=== Exercise prompt ===
Examine each line of the data, and copy the ones containing "optical".

┄┄┄┄┄┄┄┄┄┄

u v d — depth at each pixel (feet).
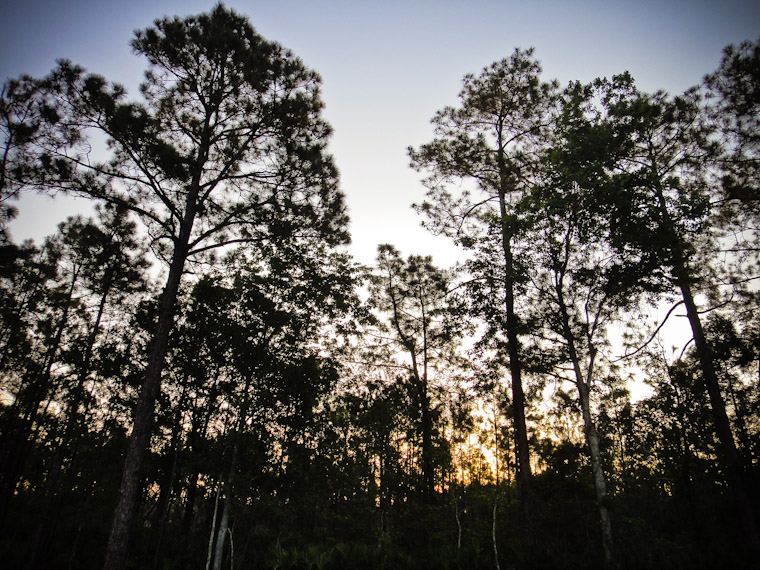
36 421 54.39
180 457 44.06
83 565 42.57
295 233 42.98
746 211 42.73
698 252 45.34
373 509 55.98
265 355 40.11
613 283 38.27
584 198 35.83
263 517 40.42
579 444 64.75
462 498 46.50
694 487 50.31
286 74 40.22
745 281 43.34
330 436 42.45
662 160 47.98
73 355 48.70
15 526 52.75
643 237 33.60
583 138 36.22
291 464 39.04
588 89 37.63
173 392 45.09
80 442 46.09
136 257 54.90
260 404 39.37
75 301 57.62
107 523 47.24
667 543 36.91
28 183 33.04
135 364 47.60
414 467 63.05
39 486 61.82
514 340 46.11
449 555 35.91
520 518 42.63
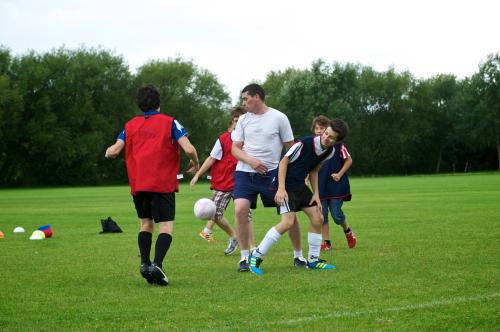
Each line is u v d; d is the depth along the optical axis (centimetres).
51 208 2433
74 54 7025
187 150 768
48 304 645
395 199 2527
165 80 7406
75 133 6838
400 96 8438
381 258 930
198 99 7631
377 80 8356
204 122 7594
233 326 540
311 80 8081
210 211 962
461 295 645
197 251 1084
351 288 698
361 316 564
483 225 1397
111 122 7181
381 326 529
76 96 6881
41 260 970
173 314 593
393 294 659
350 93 8200
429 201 2345
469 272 782
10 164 6744
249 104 884
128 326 551
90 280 787
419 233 1265
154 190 766
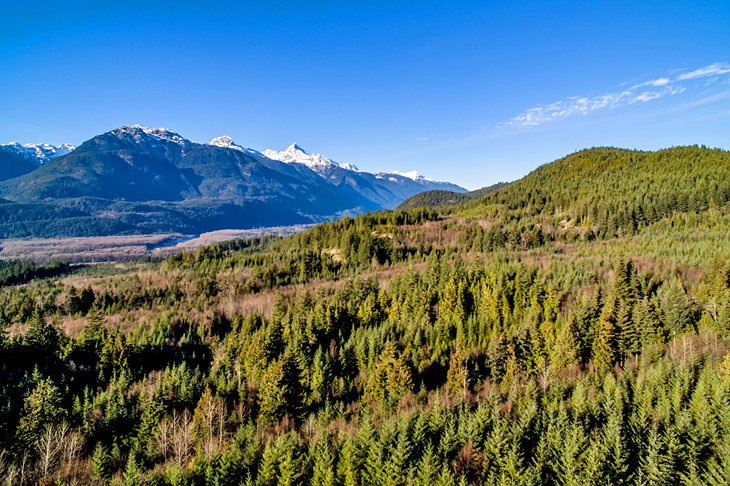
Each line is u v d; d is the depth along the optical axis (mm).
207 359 105188
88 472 59906
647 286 103250
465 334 99875
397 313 113562
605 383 64062
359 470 52094
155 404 71312
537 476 46000
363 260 178500
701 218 168500
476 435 54781
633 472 46562
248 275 164375
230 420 73250
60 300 146000
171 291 150250
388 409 73562
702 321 85562
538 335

┄┄┄┄┄┄┄┄┄┄

=== Exercise answer ===
Each line is u v d; d is the depth along the optical axis (centimetres).
Each line is u v d; d is the depth along the optical axis (mm).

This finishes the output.